- Passage:
— START —

Often these services included additional value added, such as safety, security, geographical knowledge, and were thus business models of selling performance rather than utilisation.

Today, these two traditional domains of application still exist and have greatly expanded:

  • Accommodation as a service still includes inns and hotels, but also rental apartments and offices as well as time-share schemes for holiday accommodation,
  • Mobility as a service still includes public transport, airlines, taxis, but also rental cars and car sharing for self-drive, as well as share-owned goods such as “Netjets”.

The business model has spread to many new areas in B2B (Business to Business) sections, such as rent-a-molecule (chemical leasing of solvents), pay-for-results (selling painted car parts instead of paint), selling customer satisfaction (photocopying instead of selling photo-copiers) and selling all-inclusive-performance (power-by-the-hour for jet engines and power turbines), to name but a few. However, the business models of selling goods as services applied to manufactured goods only started at the end of the 20th century.

— END —

- Exercise instructions:
1. Answer these from the passage on selling goods as services:
(a) What share-owned good is named under mobility as a service?
(b) What does rent-a-molecule refer to?
(c) When did selling goods as services for manufactured goods begin?
2. Say whether each statement agrees with the passage on selling goods as services, and quote the words that decide it:
(a) Accommodation as a service covers time-share schemes for holiday accommodation.
(b) Pay-for-results means selling paint instead of painted car parts.
(c) The two traditional domains of application no longer exist.
The listing that comes after this passage has no part in the work here.

- Stored rows:
— START —

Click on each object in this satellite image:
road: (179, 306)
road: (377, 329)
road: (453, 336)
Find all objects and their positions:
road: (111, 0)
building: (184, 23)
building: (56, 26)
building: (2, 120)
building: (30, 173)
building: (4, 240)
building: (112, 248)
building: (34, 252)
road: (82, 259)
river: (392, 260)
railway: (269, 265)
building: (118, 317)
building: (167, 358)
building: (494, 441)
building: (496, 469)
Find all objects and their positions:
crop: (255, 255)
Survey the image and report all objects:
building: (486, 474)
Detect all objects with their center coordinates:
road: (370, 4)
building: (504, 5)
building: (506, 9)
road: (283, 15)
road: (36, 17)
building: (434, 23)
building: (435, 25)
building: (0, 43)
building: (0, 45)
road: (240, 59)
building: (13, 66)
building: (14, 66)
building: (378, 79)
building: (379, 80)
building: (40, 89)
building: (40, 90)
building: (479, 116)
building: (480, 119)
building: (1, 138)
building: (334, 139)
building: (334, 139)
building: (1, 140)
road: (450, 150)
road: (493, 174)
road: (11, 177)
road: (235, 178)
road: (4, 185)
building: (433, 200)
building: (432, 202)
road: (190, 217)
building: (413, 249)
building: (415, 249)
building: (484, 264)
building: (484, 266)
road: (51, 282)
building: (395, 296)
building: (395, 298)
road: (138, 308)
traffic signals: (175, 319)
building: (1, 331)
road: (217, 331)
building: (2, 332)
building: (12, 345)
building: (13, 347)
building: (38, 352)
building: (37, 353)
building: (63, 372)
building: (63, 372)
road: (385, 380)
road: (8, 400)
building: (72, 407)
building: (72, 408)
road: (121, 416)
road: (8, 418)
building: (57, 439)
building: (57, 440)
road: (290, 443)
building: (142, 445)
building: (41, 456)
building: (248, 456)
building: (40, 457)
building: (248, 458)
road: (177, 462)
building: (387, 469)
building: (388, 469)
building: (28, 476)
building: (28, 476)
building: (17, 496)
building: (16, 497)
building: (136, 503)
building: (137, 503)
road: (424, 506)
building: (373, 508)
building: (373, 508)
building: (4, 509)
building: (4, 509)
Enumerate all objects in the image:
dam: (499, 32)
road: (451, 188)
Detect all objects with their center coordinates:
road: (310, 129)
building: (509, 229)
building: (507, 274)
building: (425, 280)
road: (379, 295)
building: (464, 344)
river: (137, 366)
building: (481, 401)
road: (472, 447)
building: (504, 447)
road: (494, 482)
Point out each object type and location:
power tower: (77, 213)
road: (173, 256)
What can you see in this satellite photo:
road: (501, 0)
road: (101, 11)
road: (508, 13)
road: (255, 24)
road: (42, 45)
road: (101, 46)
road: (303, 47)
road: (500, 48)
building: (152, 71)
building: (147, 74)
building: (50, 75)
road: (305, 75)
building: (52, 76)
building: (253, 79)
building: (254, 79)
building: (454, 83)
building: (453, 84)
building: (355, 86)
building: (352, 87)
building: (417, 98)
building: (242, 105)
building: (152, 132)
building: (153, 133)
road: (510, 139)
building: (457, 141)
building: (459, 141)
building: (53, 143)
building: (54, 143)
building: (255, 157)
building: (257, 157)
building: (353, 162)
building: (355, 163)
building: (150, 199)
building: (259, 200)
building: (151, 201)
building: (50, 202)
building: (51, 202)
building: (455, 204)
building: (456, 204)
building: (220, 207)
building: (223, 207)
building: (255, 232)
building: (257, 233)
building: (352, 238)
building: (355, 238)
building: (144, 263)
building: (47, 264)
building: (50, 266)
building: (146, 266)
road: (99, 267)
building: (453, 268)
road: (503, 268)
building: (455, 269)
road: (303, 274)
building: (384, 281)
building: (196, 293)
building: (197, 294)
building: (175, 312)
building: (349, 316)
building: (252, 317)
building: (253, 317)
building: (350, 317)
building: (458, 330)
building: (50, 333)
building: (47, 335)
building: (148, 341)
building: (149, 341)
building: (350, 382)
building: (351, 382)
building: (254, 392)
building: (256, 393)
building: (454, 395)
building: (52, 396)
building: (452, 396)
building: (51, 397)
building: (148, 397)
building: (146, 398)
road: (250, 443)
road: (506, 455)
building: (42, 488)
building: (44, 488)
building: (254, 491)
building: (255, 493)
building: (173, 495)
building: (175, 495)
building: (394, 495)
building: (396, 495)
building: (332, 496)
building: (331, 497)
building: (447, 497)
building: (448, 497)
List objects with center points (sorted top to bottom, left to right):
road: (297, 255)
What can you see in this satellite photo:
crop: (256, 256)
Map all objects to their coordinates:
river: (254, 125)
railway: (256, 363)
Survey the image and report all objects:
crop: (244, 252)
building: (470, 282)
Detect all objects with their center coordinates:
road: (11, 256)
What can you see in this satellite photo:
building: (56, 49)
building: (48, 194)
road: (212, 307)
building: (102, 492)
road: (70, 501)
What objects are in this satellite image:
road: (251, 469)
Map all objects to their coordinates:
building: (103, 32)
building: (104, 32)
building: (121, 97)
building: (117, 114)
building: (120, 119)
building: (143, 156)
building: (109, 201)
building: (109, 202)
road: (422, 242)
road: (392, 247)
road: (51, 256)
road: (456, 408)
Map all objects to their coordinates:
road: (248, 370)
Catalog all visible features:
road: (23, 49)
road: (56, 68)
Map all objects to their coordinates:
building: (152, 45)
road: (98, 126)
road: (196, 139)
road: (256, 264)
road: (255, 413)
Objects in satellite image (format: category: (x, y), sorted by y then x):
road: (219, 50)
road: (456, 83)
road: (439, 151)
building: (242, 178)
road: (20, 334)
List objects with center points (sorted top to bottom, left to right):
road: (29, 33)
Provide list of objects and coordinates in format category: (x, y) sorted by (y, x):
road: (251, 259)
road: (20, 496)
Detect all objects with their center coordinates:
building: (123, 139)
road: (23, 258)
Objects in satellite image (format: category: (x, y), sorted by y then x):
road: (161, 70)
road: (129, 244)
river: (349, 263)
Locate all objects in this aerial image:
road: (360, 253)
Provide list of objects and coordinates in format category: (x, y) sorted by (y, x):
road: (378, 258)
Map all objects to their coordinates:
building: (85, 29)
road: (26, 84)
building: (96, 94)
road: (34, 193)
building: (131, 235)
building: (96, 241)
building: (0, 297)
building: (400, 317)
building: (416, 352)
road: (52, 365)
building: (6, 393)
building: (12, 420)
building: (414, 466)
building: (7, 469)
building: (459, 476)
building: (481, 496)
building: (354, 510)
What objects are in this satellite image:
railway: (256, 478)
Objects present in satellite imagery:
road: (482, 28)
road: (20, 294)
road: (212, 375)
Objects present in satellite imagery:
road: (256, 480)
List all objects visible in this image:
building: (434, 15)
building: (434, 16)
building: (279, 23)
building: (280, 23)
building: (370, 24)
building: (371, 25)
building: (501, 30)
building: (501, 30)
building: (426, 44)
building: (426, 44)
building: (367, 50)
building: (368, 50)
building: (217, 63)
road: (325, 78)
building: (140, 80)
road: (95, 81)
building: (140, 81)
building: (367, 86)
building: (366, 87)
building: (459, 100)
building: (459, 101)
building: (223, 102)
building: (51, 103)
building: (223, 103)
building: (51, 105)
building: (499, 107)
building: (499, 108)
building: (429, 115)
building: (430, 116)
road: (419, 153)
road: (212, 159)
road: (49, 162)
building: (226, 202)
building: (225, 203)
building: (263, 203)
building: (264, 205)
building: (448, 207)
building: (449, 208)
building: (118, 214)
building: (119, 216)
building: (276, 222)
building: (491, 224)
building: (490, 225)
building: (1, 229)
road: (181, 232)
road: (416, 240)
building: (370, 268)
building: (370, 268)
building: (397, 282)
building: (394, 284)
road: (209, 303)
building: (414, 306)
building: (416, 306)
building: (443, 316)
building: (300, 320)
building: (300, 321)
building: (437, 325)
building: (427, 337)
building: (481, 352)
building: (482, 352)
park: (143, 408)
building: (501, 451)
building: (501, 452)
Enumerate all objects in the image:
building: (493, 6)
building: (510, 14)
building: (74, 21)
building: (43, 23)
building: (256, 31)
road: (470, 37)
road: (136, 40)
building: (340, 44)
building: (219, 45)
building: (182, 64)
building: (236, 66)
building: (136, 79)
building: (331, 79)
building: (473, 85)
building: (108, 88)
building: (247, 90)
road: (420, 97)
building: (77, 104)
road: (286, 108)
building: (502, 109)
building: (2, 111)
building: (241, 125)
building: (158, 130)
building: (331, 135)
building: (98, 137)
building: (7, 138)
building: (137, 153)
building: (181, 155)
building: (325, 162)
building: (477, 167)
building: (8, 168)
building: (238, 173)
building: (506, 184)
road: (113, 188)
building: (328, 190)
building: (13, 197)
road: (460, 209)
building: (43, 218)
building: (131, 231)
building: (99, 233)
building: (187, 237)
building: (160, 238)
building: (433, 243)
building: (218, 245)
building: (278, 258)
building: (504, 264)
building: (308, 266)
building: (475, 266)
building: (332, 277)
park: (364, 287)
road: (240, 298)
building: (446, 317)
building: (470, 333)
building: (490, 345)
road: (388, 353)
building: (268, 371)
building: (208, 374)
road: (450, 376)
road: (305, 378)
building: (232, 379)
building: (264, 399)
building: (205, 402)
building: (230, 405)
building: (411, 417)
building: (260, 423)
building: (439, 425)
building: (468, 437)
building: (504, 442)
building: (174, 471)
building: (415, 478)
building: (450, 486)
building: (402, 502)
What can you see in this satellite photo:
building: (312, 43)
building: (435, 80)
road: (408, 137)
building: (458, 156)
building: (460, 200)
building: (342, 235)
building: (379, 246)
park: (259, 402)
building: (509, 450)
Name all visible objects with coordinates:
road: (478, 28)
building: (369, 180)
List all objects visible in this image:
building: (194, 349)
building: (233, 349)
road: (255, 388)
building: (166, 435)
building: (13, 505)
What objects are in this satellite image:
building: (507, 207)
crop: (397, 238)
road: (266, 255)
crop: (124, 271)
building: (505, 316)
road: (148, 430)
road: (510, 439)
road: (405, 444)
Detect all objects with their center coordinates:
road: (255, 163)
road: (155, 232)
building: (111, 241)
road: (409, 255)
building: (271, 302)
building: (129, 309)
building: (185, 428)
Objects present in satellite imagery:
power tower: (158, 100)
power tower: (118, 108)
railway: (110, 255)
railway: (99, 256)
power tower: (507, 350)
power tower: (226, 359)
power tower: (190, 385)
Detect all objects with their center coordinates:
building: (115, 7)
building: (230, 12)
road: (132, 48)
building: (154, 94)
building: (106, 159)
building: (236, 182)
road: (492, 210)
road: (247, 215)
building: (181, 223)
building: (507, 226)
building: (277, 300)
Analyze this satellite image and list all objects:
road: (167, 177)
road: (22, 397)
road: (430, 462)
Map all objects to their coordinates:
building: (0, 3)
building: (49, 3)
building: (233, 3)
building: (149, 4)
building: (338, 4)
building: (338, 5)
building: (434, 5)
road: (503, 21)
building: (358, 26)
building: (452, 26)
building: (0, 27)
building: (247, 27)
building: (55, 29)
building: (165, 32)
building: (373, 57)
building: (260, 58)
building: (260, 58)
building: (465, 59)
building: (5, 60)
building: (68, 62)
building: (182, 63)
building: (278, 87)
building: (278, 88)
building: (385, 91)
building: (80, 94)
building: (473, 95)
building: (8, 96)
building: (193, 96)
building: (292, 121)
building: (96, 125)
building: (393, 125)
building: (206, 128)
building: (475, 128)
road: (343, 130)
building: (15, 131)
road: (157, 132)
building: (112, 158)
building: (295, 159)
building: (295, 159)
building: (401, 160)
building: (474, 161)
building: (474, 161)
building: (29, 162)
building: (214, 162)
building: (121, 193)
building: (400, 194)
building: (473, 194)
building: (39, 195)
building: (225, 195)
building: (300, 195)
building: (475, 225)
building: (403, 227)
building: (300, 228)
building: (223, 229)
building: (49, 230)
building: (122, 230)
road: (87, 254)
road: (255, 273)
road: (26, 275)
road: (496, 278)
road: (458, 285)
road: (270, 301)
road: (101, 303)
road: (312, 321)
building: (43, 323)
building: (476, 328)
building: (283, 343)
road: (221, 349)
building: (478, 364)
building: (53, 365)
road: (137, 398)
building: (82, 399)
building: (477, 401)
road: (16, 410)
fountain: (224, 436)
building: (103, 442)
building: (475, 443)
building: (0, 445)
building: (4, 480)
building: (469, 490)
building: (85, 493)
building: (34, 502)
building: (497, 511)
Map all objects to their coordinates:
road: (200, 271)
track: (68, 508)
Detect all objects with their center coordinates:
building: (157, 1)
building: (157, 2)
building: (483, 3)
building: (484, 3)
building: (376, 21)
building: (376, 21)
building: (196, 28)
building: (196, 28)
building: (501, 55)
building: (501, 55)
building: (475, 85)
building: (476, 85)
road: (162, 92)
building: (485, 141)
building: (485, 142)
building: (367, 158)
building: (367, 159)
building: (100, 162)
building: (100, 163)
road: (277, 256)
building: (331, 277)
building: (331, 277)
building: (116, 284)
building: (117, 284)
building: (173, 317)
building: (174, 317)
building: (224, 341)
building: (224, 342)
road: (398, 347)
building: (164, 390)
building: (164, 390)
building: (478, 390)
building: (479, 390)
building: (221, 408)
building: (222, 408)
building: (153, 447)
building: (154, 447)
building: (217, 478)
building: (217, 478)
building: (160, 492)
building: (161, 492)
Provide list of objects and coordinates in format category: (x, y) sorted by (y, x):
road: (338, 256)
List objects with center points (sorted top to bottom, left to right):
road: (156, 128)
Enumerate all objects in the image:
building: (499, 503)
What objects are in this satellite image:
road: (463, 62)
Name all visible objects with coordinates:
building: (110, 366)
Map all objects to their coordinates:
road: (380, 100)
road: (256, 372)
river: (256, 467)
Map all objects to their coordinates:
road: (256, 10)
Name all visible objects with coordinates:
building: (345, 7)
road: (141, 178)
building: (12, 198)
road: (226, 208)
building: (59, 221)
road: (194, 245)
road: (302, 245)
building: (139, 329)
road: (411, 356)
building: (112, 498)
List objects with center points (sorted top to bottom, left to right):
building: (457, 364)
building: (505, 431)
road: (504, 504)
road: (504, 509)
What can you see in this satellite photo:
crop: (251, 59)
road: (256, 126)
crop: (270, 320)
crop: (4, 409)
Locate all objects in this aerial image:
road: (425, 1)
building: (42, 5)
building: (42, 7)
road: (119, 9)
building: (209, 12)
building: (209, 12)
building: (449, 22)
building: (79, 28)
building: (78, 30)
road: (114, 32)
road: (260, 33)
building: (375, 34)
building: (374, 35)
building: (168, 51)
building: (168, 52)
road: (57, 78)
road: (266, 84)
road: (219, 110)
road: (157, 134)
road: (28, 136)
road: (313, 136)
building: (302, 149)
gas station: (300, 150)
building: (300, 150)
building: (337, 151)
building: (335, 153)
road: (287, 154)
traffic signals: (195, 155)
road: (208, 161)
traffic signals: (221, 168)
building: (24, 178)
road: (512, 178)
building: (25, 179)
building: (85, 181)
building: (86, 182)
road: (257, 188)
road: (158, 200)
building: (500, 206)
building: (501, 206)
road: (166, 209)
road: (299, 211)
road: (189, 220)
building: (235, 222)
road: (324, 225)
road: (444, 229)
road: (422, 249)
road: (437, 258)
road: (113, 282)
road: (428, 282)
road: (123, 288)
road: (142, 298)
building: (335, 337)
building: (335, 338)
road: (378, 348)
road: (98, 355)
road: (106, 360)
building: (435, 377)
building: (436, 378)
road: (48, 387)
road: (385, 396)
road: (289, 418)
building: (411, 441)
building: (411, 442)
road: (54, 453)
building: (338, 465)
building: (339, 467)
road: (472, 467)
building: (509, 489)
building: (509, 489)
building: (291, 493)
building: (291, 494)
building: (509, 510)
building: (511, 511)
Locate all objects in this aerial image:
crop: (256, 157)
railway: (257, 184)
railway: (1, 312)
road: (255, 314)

— END —

- Solutions below:
1.
(a) “Netjets”
(b) Chemical leasing of solvents
(c) At the end of the 20th century

2.
(a) Yes: "as well as time-share schemes for holiday accommodation"
(b) No: "selling painted car parts instead of paint"
(c) No: "these two traditional domains of application still exist and have greatly expanded"